Meredith and Aaron agree. “My mom did everything,” says Meredith. “It was the most special – nothing will ever compare to how that day felt.”
Aaron, a regional sales manager for Vivint Smart Home, looks back on the day with gratitude. “I never really believed in love at first sight until I met Meredith, and I never felt I would meet the woman of my dreams, but she is way better than the woman of my dreams. Her family is amazing, and for what they did to make this wedding happen during Covid, I am so grateful.”

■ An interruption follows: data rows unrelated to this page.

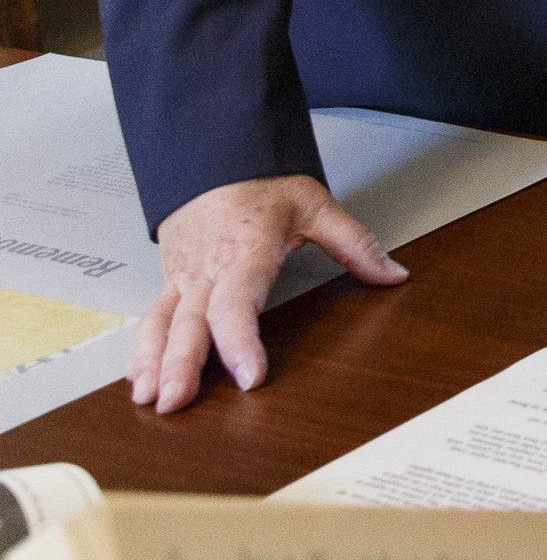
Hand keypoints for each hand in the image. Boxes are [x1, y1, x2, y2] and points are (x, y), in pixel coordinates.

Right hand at [133, 175, 407, 412]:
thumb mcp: (316, 205)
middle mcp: (208, 269)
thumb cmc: (262, 182)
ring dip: (151, 362)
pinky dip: (141, 348)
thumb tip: (392, 274)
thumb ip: (355, 244)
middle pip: (190, 322)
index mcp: (244, 253)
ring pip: (161, 322)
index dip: (241, 342)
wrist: (218, 156)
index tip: (250, 375)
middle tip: (176, 402)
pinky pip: (152, 316)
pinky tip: (140, 376)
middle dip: (180, 365)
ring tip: (150, 398)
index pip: (237, 304)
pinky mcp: (171, 278)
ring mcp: (184, 275)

Once the ceremony was over, a “drive-by” reception took place in front of the house. People arrived via foot, car, bicycle and even Vespa. “I was completely surprised by everyone’s enthusiasm,” says Meredith. “These were the most enthusiastic wedding guests! Car after car was honking, and people had balloons, posters and even a life-size Mick Jagger cutout! Everything was so cool and unique, and they all had authentic joy.”
Meredith and Aaron stood in the street and waved at everyone passing by. Meredith’s other brother, Sam, handed out party favors to the drive-by guests: individually wrapped cookies and small pots of herbs with tags that read: “Meredith and Aaron – Let Love Grow.”
And grow it has. Meredith and Aaron are expecting a child this winter.